Hay un libro que José Saramago escribió antes de convertirse en el escritor de renombre que fue. Ninguna editorial se lo publicó y cuando su éxito le habría permitido publicarlo, decidió no hacerlo. Así que fue Pilar del Río, su mujer y cuidadora en los últimos años de su vida, quien póstumamente lo publicó. Aunque he leído poco sobre aquel libro y parece que no trascendió demasiado, a mí me maravilló por su sencillez y el retrato humano de sus personajes. Se llama Claraboya.
En La vida de las paredes, de Sara Morante, también hay una claraboya, y una escalera de vecinos y personajes inquietantes y secretos de familia. Por eso me recuerda a la novela de Saramago. Y me parece que encontrar a una autora contemporánea cuya obra recuerde la de un grande del siglo pasado es un tesoro que no hay que dejar escapar. La vida de las paredes es una galería de personajes extraños y a la vez muy comunes con los que saciar el apetito de vidas ajenas y de voyeurismo que a todos nos entra en algunas ocasiones. Comienza con su catálogo de personajes, desde los porteros hasta el artista que huye y deja sola a la Musa. La familia anodina y convencional que guarda un secreto en las fotos colgadas del salón podría ser la que vive pared con pared con nosotros.
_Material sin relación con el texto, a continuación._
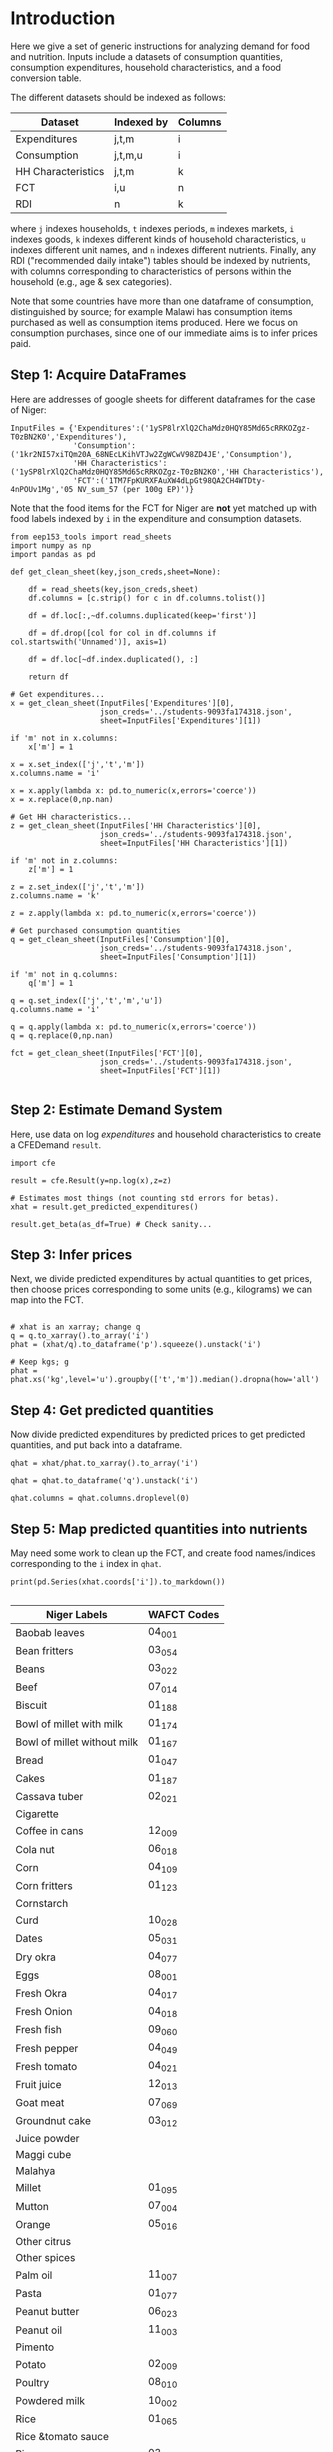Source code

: * Introduction
Here we give a set of generic instructions for analyzing demand for
food and nutrition.  Inputs include a datasets of consumption
quantities, consumption expenditures, household characteristics, and a
food conversion table.

The different datasets should be indexed as follows:

   | Dataset            | Indexed by | Columns |
   |--------------------+------------+---------|
   | Expenditures       | j,t,m      | i       |
   | Consumption        | j,t,m,u    | i       |
   | HH Characteristics | j,t,m      | k       |
   | FCT                | i,u        | n       |
   | RDI                | n          | k       |

where =j= indexes households, =t= indexes periods, =m= indexes
markets, =i= indexes goods, =k= indexes different kinds of household
characteristics, =u= indexes different unit names, and =n= indexes
different nutrients.  Finally, any RDI ("recommended daily intake")
tables should be indexed by nutrients, with columns corresponding to
characteristics of persons within the household (e.g., age & sex
categories).

Note that some countries have more than one dataframe of consumption,
distinguished by source; for example Malawi has consumption items
purchased as well as consumption items produced.  Here we focus on
consumption purchases, since one of our immediate aims is to infer
prices paid.

** Step 1: Acquire DataFrames

Here are addresses of google sheets for different dataframes for the
case of Niger:
#+begin_src ipython :tangle /tmp/foo.py
InputFiles = {'Expenditures':('1ySP8lrXlQ2ChaMdz0HQY85Md65cRRKOZgz-T0zBN2K0','Expenditures'),
              'Consumption':('1kr2NI57xiTQm20A_68NEcLKihVTJw2ZgWCwV98ZD4JE','Consumption'),
              'HH Characteristics':('1ySP8lrXlQ2ChaMdz0HQY85Md65cRRKOZgz-T0zBN2K0','HH Characteristics'),
              'FCT':('1TM7FpKURXFAuXW4dLpGt98QA2CH4WTDty-4nPOUv1Mg','05 NV_sum_57 (per 100g EP)')}
#+end_src

Note that the food items for the FCT for Niger are *not* yet matched
up with food labels indexed by =i= in the expenditure and consumption datasets.

#+begin_src ipython :tangle /tmp/foo.py
from eep153_tools import read_sheets
import numpy as np
import pandas as pd

def get_clean_sheet(key,json_creds,sheet=None):

    df = read_sheets(key,json_creds,sheet)
    df.columns = [c.strip() for c in df.columns.tolist()]

    df = df.loc[:,~df.columns.duplicated(keep='first')]   

    df = df.drop([col for col in df.columns if col.startswith('Unnamed')], axis=1)

    df = df.loc[~df.index.duplicated(), :]

    return df

# Get expenditures...
x = get_clean_sheet(InputFiles['Expenditures'][0],
                    json_creds='../students-9093fa174318.json',
                    sheet=InputFiles['Expenditures'][1])

if 'm' not in x.columns:
    x['m'] = 1

x = x.set_index(['j','t','m'])
x.columns.name = 'i'

x = x.apply(lambda x: pd.to_numeric(x,errors='coerce'))
x = x.replace(0,np.nan)

# Get HH characteristics...
z = get_clean_sheet(InputFiles['HH Characteristics'][0],
                    json_creds='../students-9093fa174318.json',
                    sheet=InputFiles['HH Characteristics'][1])

if 'm' not in z.columns:
    z['m'] = 1

z = z.set_index(['j','t','m'])
z.columns.name = 'k'

z = z.apply(lambda x: pd.to_numeric(x,errors='coerce'))

# Get purchased consumption quantities
q = get_clean_sheet(InputFiles['Consumption'][0],
                    json_creds='../students-9093fa174318.json',
                    sheet=InputFiles['Consumption'][1])

if 'm' not in q.columns:
    q['m'] = 1

q = q.set_index(['j','t','m','u'])
q.columns.name = 'i'

q = q.apply(lambda x: pd.to_numeric(x,errors='coerce'))
q = q.replace(0,np.nan)

fct = get_clean_sheet(InputFiles['FCT'][0],
                    json_creds='../students-9093fa174318.json',
                    sheet=InputFiles['FCT'][1])

#+end_src

** Step 2: Estimate Demand System

Here, use data on log /expenditures/ and household characteristics to
create a CFEDemand =result=.
#+begin_src ipython :tangle /tmp/foo.py
import cfe

result = cfe.Result(y=np.log(x),z=z)

# Estimates most things (not counting std errors for betas).
xhat = result.get_predicted_expenditures() 

result.get_beta(as_df=True) # Check sanity...
#+end_src


** Step 3: Infer prices

Next, we divide predicted expenditures by actual quantities to get
prices, then choose prices corresponding to some units (e.g.,
kilograms) we can map into the  FCT.

#+begin_src ipython :tangle /tmp/foo.py

# xhat is an xarray; change q
q = q.to_xarray().to_array('i')
phat = (xhat/q).to_dataframe('p').squeeze().unstack('i')

# Keep kgs; g
phat = phat.xs('kg',level='u').groupby(['t','m']).median().dropna(how='all')
#+end_src


** Step 4: Get predicted quantities
Now divide predicted expenditures by predicted prices to get predicted
quantities, and put back into a dataframe.
#+begin_src ipython :tangle /tmp/foo.py
qhat = xhat/phat.to_xarray().to_array('i')

qhat = qhat.to_dataframe('q').unstack('i')

qhat.columns = qhat.columns.droplevel(0)
#+end_src


** Step 5: Map predicted quantities into nutrients

May need some work to clean up the FCT, and create food names/indices
corresponding to the =i= index in =qhat=.

#+begin_src ipython :results output raw 
print(pd.Series(xhat.coords['i']).to_markdown())

#+end_src


#+name: niger_codes
| Niger Labels                | WAFCT Codes |
|-----------------------------+-------------|
| Baobab leaves               | 04_001      |
| Bean fritters               | 03_054      |
| Beans                       | 03_022      |
| Beef                        | 07_014      |
| Biscuit                     | 01_188      |
| Bowl of millet with milk    | 01_174      |
| Bowl of millet without milk | 01_167      |
| Bread                       | 01_047      |
| Cakes                       | 01_187      |
| Cassava tuber               | 02_021      |
| Cigarette                   |             |
| Coffee in cans              | 12_009      |
| Cola nut                    | 06_018      |
| Corn                        | 04_109      |
| Corn fritters               | 01_123      |
| Cornstarch                  |             |
| Curd                        | 10_028      |
| Dates                       | 05_031      |
| Dry okra                    | 04_077      |
| Eggs                        | 08_001      |
| Fresh Okra                  | 04_017      |
| Fresh Onion                 | 04_018      |
| Fresh fish                  | 09_060      |
| Fresh pepper                | 04_049      |
| Fresh tomato                | 04_021      |
| Fruit juice                 | 12_013      |
| Goat meat                   | 07_069      |
| Groundnut cake              | 03_012      |
| Juice powder                |             |
| Maggi cube                  |             |
| Malahya                     |             |
| Millet                      | 01_095      |
| Mutton                      | 07_004      |
| Orange                      | 05_016      |
| Other citrus                |             |
| Other spices                |             |
| Palm oil                    | 11_007      |
| Pasta                       | 01_077      |
| Peanut butter               | 06_023      |
| Peanut oil                  | 11_003      |
| Pimento                     |             |
| Potato                      | 02_009      |
| Poultry                     | 08_010      |
| Powdered milk               | 10_002      |
| Rice                        | 01_065      |
| Rice &tomato sauce          |             |
| Rice cowpea                 | 03_143      |
| Salad                       |             |
| Salt                        | 13_015      |
| Soft Drinks                 | 12_024      |
| Soumbala                    | 03_042      |
| Squash                      | 04_051      |
| Sugar                       | 13_002      |
| Sugar cane                  |             |
| Sweet banana                | 05_048      |
| Sweet potato                | 02_049      |
| Tea bag                     | 12_008      |
| Tomato paste                | 04_066      |
| Yam tuber                   | 02_019      |
| Yodo                        |             |
| Yogurt                      | 10_005      |


These particular clean-ups are peculiar to the West African FCT.
#+begin_src ipython
# Dictionary mapping index i to fct codes
i_to_fct = pd.read_csv('niger_fct_codes.csv').dropna().set_index('Niger Labels').squeeze().to_dict()

fct = fct.loc[fct.Code.str.len()==6]
fct = fct.set_index('Code')
fct.index.name = 'i'

myq=qhat.rename(columns=i_to_fct)[list(i_to_fct.values())]
myfct=fct.loc[myq.columns].iloc[:,8:] # Drop columns which aren't nutrients
#+end_src


Before this will work, need columns of qhat to match columns of fct.
#+begin_src ipython

nutrients = myq@myfct

#+end_src
** Step 6: Compare nutrients to Recommended Daily Intakes (RDI)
Y la joven costurera que sufre el hambre y la soledad podría haber sido cualquiera de nosotras en otro tiempo de escasez y desigualdades. Los retratos tienen un punto de caricaturescos, como todo buen retrato que se precie, pero son tan reales que a veces dan miedo. Mientras leía este libro, observaba detenidamente las paredes de casa, tratando de encontrar mirillas indiscretas que tapar con cinta aislante, y preguntándoles en silencio qué vidas habían vivido antes de la nuestra; qué Luisas y Emilios y Cármenes y Vicentes habrían fantaseado en ellas, qué Bertas habrían yacido con amores prohibidos sobre la tarima de madera clara.
El libro es, nada más y nada menos, el diario de un vecindario, con sus ruinas, sus enajenaciones, sus secretos de familia y sus perversiones. Me gusta especialmente el toque de surrealismo que le da Emilio y su obsesión por las gárgolas, esos seres que dotan de aún más vida la escalera de vecinos. Me gusta porque me evoca otro tiempo y otras preocupaciones; me arraiga a la casa que ellos habitan a través de la mía. Y hace que entienda el sentido de pertenencia que parece que actualmente tenemos olvidado.
La novela se enriquece –y no sería lo mismo si no lo tuviera- gracias a la generosidad de las ilustraciones, también de la autora, gracias a la calidad del papel, a los tonos que Sara emplea para alcanzarnos una realidad grisácea y tristona, a los detalles como su separador de raso rojo o la maravilla de su cubierta, injustamente tapada por una sobrecubierta con otra de las ilustraciones interiores. En fin, una obra de arte desde fuera hasta dentro.
Ha sido maravilloso leer esta novelita como cuando era niña, mirando las imágenes, recreándome en esos ojos grandes y brillantes que tienen los personajes de los dibujos de Sara Morante. Y también acariciar la textura del libro que desde su tapa ya invita a la indiscreción.